Трейси представления не имела, где они находятся. Карлос припарковал «лендровер» за воротами Старого города, и они пошли бродить по лабиринтам улочек и переулков, где было множество магазинов. Мощенные грубо отесанными камнями улицы, заполненные людьми, тележками и лотками торговцев, подчас были такие узкие, что проехать по ним можно разве что на скутере. Тем не менее торговцы ухитрялись подвозить огромное количество товара: еды, тканей, электроники и сувениров для туристов. Трейси часто не могла понять не только в каком направлении они движутся, но и где они — на улице или в здании, поскольку над головой почти всегда была крыша или навес.
— Ты идешь слишком быстро! — пожаловалась она.
— Мы уже почти пришли.
Наконец-то Карлос сбавил шаг и взял Трейси за руку. Он провел ее по нескольким коротким лестницам, потом они свернули за угол и внезапно оказались на балконе, с которого открывался вид на широкую площадь, заполненную толпой. С двух сторон площадь окружали дома, а с третьей поднималась каменная стена. Над ней — здание голубого цвета, увенчанное сверкающим золотым куполом.
— Я видела это на фотографии! — удивилась Трейси.
Карлос улыбнулся, довольный ее реакцией.
— Это Западная стена, самое священное место для иудеев.

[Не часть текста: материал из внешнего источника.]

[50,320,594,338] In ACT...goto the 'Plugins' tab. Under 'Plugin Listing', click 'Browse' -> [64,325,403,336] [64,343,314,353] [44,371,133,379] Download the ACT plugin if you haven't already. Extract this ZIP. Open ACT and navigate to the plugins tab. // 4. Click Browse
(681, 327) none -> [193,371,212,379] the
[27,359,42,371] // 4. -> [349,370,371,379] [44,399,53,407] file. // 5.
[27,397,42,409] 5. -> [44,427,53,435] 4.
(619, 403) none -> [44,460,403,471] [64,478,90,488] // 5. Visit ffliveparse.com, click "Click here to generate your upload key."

Считается, что после разрушения римлянами иудейского Храма уцелела только она.
— Она была частью Храма?
— Нет, не самого Храма. Частью храмового комплекса. Само здание Храма находилось там, где теперь стоит это, с золотым куполом. Евреи приходят сюда в пятницу днем, каждую неделю, чтобы молиться и оплакивать разрушение Храма. Поэтому это место также называют Стеной Плача. Здесь часто проводят свадьбы и бар-мицва.[44]
— Потрясающе. А что это за ограда? — спросила Трейси.
Ближайшая к стене часть площади была огорожена метровым барьером.
— Для безопасности… молящихся и самой стены. Тут случались и теракты.
— Да ты что!
— Было и такое. Еще один барьер идет посередине, он отделяет мужскую часть площади от женской. У иудеев мужчины и женщины молятся отдельно.
Они помолчали, и Карлос спросил, готова ли Трейси идти дальше.
— А куда?
— Посмотрим.
Он пожал плечами.
И вот они снова идут по извилистым мощеным улочкам. В переулке развешаны разноцветные ковры, коврики, шарфы, одежда, — все это преграждает им путь.
— Мы на улице или в доме?
— На улице, — говорит Карлос.
— Хелло! Хелло, американцы! — Человек говорил с сильным акцентом. — Заходите, не пожалеете, дешево отдам!
— Заходите, заходите, я дам вам подарок, — вторил ему другой.
Трейси уцепилась за Карлоса обеими руками.
— Нет, спасибо!
— Ло тода, — повторил Карлос ее слова на иврите.
— Заходите, заходите, — настаивал торговец, загораживая им дорогу и показывая на свой магазинчик. — Моя жена сегодня родила ребенка, и я хочу это отпраздновать.
— Ло тода, — еще раз сказал Карлос, и они попытались обойти торговца.
— Заходи, оберу! — крикнул другой продавец, выходя из лавки и широко улыбаясь. — Облапошу!
Трейси расхохоталась и, отпустив руку Карлоса, ринулась в магазинчик.
Рассматривая полки, уставленные бронзовыми семисвечниками, всяческими безделушками и деревянными статуэтками, она заметила вешалку с платьями. Торговец сопровождал Трейси, пытаясь протиснуться между нею и Карлосом.
Трейси сняла с вешалки длинное зеленое платье.
— Нравится? — спросил торговец. — Отлично подойдет к твоему цвету глаз.
— Сколько?
— Для тебя — двадцать пять долларов.
— Слишком дорого, — сказал Карлос.
— Нет-нет, — оправдывался торговец. — Хорошая цена для хорошенькой леди.
— Не думаю.
Трейси повесила платье на вешалку.
— Если видишь что-то, что тебе нравится, не говори это вслух, — шепнул Карлос ей на ухо. — Просто дотронься до уха или носа, чтобы я понял.
У Трейси вдруг пересохло в горле. Его губы коснулись ее уха, он никогда не был так близко.
— Хорошо, — ответила она тихо.
Трейси взяла следующее платье, похожее на первое, но голубого цвета. Взглянула на Карлоса — и заправила прядь волос за ухо, то самое, к которому он только что наклонялся.
— Не тот цвет, — едва заметно улыбнувшись, сказал Карлос.
— Это отдам за двадцать долларов, — уступил продавец.